__Text excerpt__:
On April 19, 2010, the plaintiffs moved for class certification relating to their Title VII claims. The Company filed its response to the certification motion in June 2010. Briefing has closed, and the parties are awaiting a ruling. The Company’s motion to decertify the Equal Pay Act class was denied as premature. If the case proceeds, the Company expects to file a similar motion in due course.

 

The parties agreed to mediate this action, and the court has stayed the action pending the results of the mediation.  The mediation occurred in March and April, 2011, and the Company has reached an agreement in principle to settle the matter on behalf of the entire putative class. The proposed settlement, which still must be submitted to and approved by the court, provides for both monetary and equitable relief. Under the proposed terms, the Company will pay $15.5 million into a fund for the class members that will be apportioned and paid out to individual members (less any additional attorneys’ fees or litigation costs approved by the court), upon submission of a valid claim. It will pay an additional $3.25 million for plaintiffs’ legal fees and costs.  Of the total $18.75 million anticipated payment, the Company expects to receive reimbursement from its Employment Practices Liability Insurance (“EPLI”) carrier of approximately $15.9 million, which represents the balance remaining of the $20 million EPLI policy covering the claims.  In addition, the Company has agreed to make certain adjustments to its pay setting policies and procedures for new store managers.  If approved, the Company expects to implement the new pay policies and practices no later than April 2012.  The Company expects the proposed settlement to be filed with the court in June of 2011 and anticipates the court’s ruling sometime during the summer of 2011. Because it deems settlement probable and estimable, the Company has appropriately accrued for the net settlement as well as for certain additional anticipated fees related thereto during the 13-week period ended April 29, 2011, and concurrently recorded a receivable of approximately $15.9 million from its EPLI carrier.

__Data__:

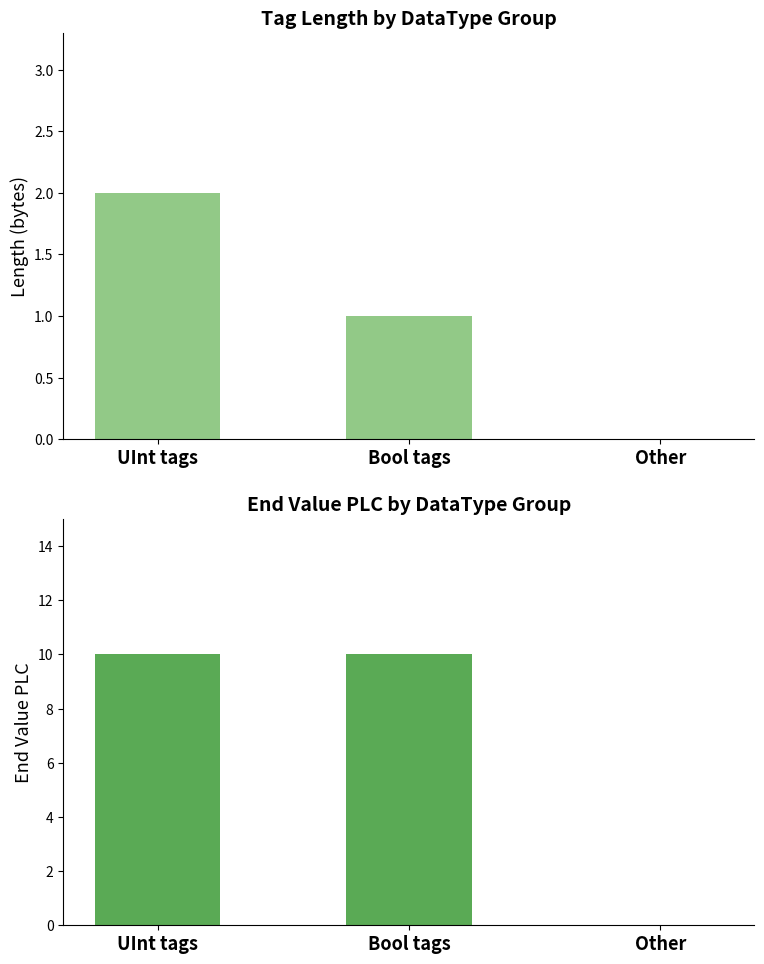

The End Value PLC series shows 10 at UInt tags. True or false?

True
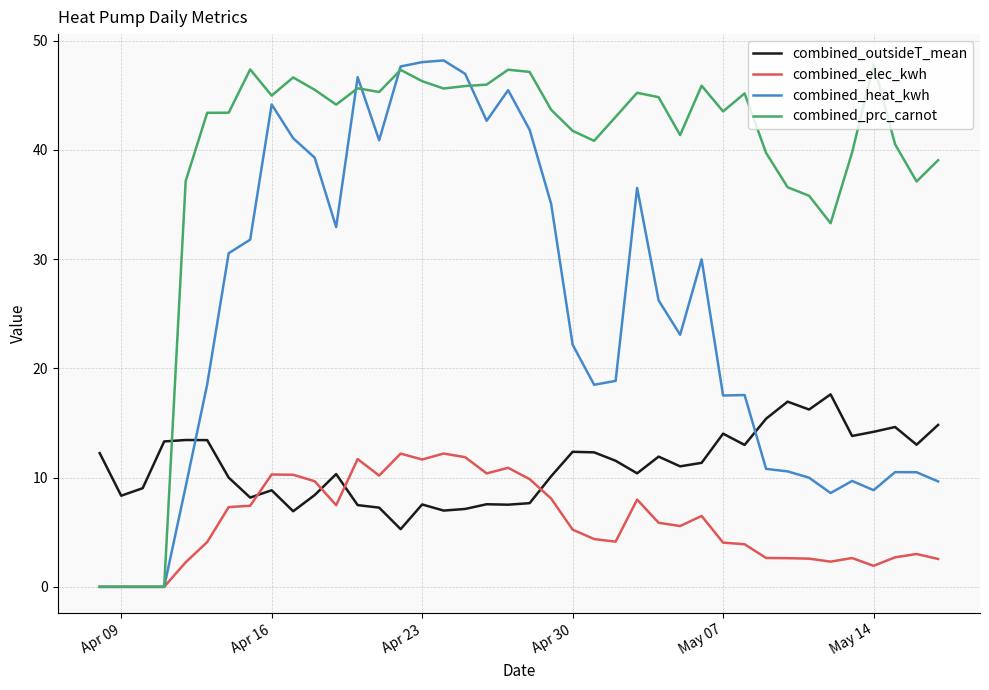

Which series has the largest total across all categories?

combined_prc_carnot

__Aim of the task__:
Please answer these questions using the class action text above, one answer per line:
1. On what date did the plaintiffs move for class certification of their Title VII claims?
2. How much will the Company pay for the plaintiffs' legal fees and costs under the proposed terms?
3. If the settlement is approved, when does the Company expect to have the new pay policies and practices in place?

__Written reply__:
1. April 19, 2010
2. $3.25 million
3. No later than April 2012